OBJECTIVE A
In the forum thread, what did the baby's mother bring so she could get on FB?
OBJECTIVE B
Print the part of the forum thread starting with "## Mike1950 (May" and going on through "Mom and Dad!".

SELECTED TEXT
——————————
So, is it wrong that I went home yesterday to get the laptop so I could get my WB fix!?!


----------



## Brink (May 6, 2012)

Not wrong at all, glad you shared the news. 

Congrats to all of you :)


----------



## BassBlaster (May 6, 2012)

Thanks guys!!

Oh, mama knows!! She's laying here in the bed nursing the baby!!

She brought her Kindle so she could FB so I figured I was safe to get on WB. She hasnt complained yet but I havnt spent near the time here that I typically do. I just been checking in and getting right back off!!


----------



## Kevin (May 6, 2012)

CONGRATULATIONS!!! 

Love that name. And to you I say  into this world Colton Travis. :irishjig::irishjig::irishjig:

10 pounds  he weighs as much as a big wet bowl blank! They grow fast my daughter was nearly 11 pounds and my son just over 10. At that size they come out eating like an english bulldog momma gonna need some  but you're a good man and up to the task.

We got to figure out what Coulton's first :tool: gonna be. A turning tool or something for flatwork? 

:teethlaugh:

Good job there Mr & Mrs. Bassblaster extend our regards to the missus Dennis.


----------



## DKMD (May 6, 2012)

Congrats! I'm afraid your woodworking time may have just gotten a bit rarer, but he's a cute little feller, so I'm betting he's worth it.


----------



## arkie (May 6, 2012)

Congratulations! My baby boy became a grandpa last year....


----------



## Mike1950 (May 6, 2012)

Congrats-looks like healthy baby and proud parents.............


----------



## BarbS (May 6, 2012)

Whoa! Welcome to the World, Colton Travis! and Heartiest Congratulations to Mom and Dad!


----------



## BassBlaster (May 6, 2012)

Thanks everyone!!

Kevin, it would have to be a turning tool as I havnt messed with any flat work since getting my lathe.

My 4 year old has a work bench with a toy lathe on it and a plastic turned baseball bat. He plays with that thing all the time and then hits me with the bat!!
——————————
GIVEN DATA

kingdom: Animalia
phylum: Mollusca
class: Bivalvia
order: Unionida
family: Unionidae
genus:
——————————
FULL ANSWER A
Her Kindle.

FULL ANSWER B
## Mike1950 (May 6, 2012)

Congrats-looks like healthy baby and proud parents.............


----------



## BarbS (May 6, 2012)

Whoa! Welcome to the World, Colton Travis! and Heartiest Congratulations to Mom and Dad!